Monday, June 18, 2007

Red Moon

China announced today a new heavy lift launch vehicle capable of lifting a space station or propelling astronauts to the moon. The target launch date is 2011. China's space program garners a lot of attention. Each announcement seems to convey a country that just isn't satisifed with getting a man into Earth orbit, but a country that is on a course similar to the United States in the early sixties. China is on a fast track, seemingly achieving one space success after another. Their budget is lower than NASA's yet they appear to be on a calculated path to reach the moon and beyond at or before the United States.

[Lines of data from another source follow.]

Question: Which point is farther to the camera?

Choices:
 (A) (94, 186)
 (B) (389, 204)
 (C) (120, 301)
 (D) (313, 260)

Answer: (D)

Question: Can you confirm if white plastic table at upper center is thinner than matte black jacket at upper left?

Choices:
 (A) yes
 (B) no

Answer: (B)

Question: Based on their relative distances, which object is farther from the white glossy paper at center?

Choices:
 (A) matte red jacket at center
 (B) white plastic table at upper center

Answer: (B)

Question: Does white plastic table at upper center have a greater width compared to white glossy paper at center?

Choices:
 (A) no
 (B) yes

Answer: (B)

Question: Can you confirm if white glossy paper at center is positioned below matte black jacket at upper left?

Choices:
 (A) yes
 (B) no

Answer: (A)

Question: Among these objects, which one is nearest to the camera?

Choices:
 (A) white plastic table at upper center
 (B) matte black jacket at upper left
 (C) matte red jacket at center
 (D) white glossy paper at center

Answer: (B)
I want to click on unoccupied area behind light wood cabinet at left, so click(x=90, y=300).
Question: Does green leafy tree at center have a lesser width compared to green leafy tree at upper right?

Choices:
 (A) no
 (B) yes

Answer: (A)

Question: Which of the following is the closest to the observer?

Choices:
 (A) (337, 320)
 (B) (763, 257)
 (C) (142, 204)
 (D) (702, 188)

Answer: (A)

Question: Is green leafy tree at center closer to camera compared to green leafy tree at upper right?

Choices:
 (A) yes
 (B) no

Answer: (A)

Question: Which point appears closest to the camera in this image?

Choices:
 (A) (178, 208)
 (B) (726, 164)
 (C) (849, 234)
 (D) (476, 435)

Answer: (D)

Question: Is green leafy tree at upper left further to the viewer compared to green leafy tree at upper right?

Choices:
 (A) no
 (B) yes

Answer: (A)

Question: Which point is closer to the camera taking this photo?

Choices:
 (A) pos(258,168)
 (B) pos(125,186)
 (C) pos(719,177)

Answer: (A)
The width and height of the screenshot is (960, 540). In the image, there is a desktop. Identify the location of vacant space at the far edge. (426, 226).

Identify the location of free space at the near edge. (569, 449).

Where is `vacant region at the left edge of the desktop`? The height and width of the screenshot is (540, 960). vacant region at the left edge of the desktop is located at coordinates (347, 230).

This is a different era though and the Chinese space program has the advantage of leveraging the work of both the American and Russian programs that accomplished so much in an era where ingenuity and resourcefulness were required. The Chinese has been able to take shortcuts to getting into space. First, they've leverged the Russian knowledge and hardware. Second, they have had open access to the wealth of public information that the American program makes available. Lastly, the Chinese program is more narrowly focused. The American program is ambitious - the world is learning about the solar system from missions like Cassini, Mars Rovers, ISS, Pluto-Kuiper Express, Messenger, Dawn, Hubble, SOHO, NEAR, Deep Impact and many others. The U.S. Program is criticized for it's expense, but compared to the Chinese program the American program is leading the planet on exploring other worlds. The Chinese programs is focused on getting to the moon, the American program is focused on getting back to the moon, but also in exploring the rest of the universe and continued research on aeronautics and earth sciences. Our program accomplishes so much with limited resources. The budget needs to be increased significantly to further our continued exploration. Space isn't a luxury that some think we can't afford, but a necessity that we must afford to secure our nation's technological preeminence and to take what is considered the next Saudia Arabia - the Moon. The moon is thought to hold enough Helium 3 to power the Earth for a 1000 years. With China's growing energy demands, securing an endless supply of clean fuel would be priceless. If we don't act, don't get back to the moon first, we will indeed gaze at the night sky and see a red moon.